Here’s why: I first read The Sound of Waves eons ago in a World Lit class in high school, and I remember loving it at the time. The main thing I remembered is that the class reading list seemed to consist of tragedy after tragedy. The whole time we were reading The Sound of Waves, I was holding my breath waiting for something terrible to happen… and it never did. Instead, it was a gentle, lovely story about first love, and it even had a happy ending.

I’ve always thought back on that book with warm feelings, and have wondered whether I’d still appreciate it all these years later. I’ve been wanting to reread it, and just needed a little push to do so… which the Classics Club spin provided.

In The Sound of Waves, the story centers on a small island called Uta-Jima, a fishing village that’s self-contained and bound by traditions, seemingly set apart from the larger world. Although it’s set in the post-war years (and was originally published in 1954), it’s easy to forget and imagine that the story is set much, much earlier. Every so often, reminders of the outside world and its modernity appear, and often feel startling. For the daily lives of the villagers, governed by the tides and the fishing seasons, we can easily imagine that nothing has change for centuries.

Shinji, the elder of two boys, is not yet twenty years old, but is responsible for his mother and brother, ever since his father’s death during the war. Shinji is large and strong, a devoted son, and earnest in his commitment to his family, his employer, the gods, and the people of the island. He’s struck by immediate love when he meets Hatsue, daughter of the wealthiest man on the island. Hatsue has lived away from the island for many years, but when she returns, her beauty and her father’s position make her the most sought after girl, especially since her father has declared that he intends to adopt her potential husband into his family.

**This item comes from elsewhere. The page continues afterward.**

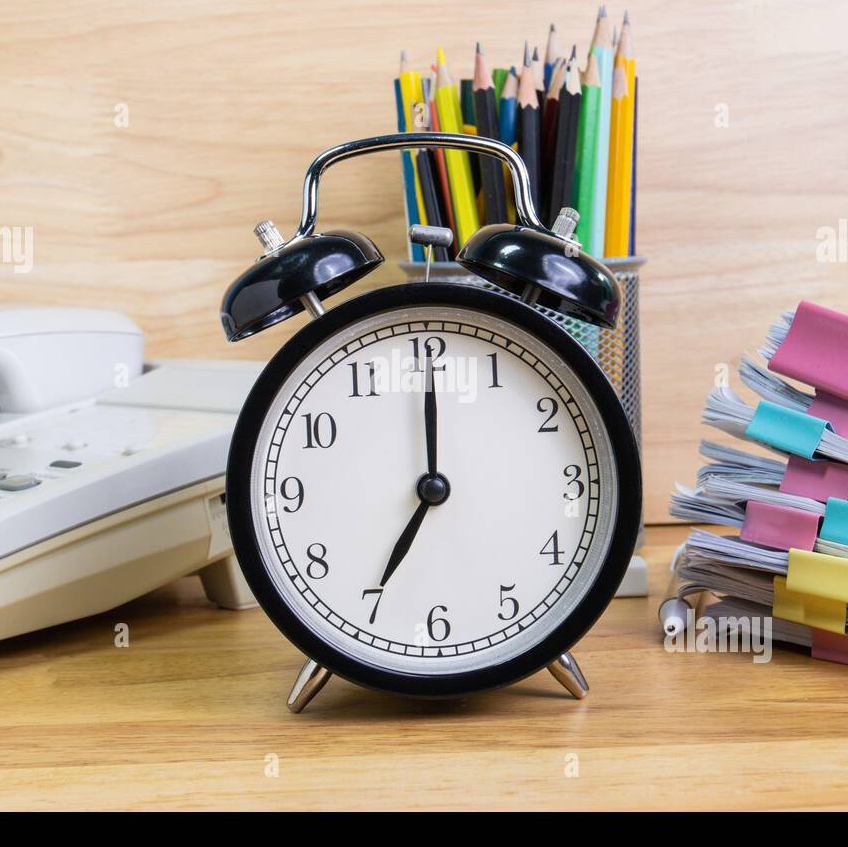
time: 7:00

Shinji and Hatsue’s love is sincere and pure, but when they become fodder for island gossip, Hatsue’s father bans them from seeing one another and forbids Hatsue to even leave the house. But despite the challenges and the odds stacked against them, they remain true to one another… and yes, there’s a happy ending.

The Sound of Waves is quite lovely, especially in its depiction of the natural beauty of the island and the seas. The author paints pictures with his words, showing us the changing seasons, the trees and plants and fish, the wave patterns, the steep hills and beautiful views that make up the setting.

From time to time the dying fire crackled a little. They heard this sound and the whistling of the storm as it swept past the high windows, all mixed with the beating of their hearts. To Shinji it seemed as though this unceasing feeling of intoxication, and the confused booming of the sea outside, and the noise of the storm among the treetops were all beating with nature’s violent rhythm. And as part of his emotion there was the feeling, forever and ever, of pure and holy happiness.

He also brings to life the villagers themselves, through simple dialogue, descriptions of routines and interactions, and quick sketches that show the inner nature of the people we meet. I particularly enjoyed scenes of the diving women, although the scenes on the fishing boats are also action-packed and compelling.

My one complaint, which is probably irrelevant in the grand scheme of things, is that there are a lot of descriptions of breasts! So many varieties, so many details… I could have done without all this, but that’s really my only quibble.

Other than that… The Sound of Waves is a beautifully written novel, and I’m happy that rereading this book proved to me that it is just as good as I’d remembered!

Once again, a very good outcome from a Classics Club spin.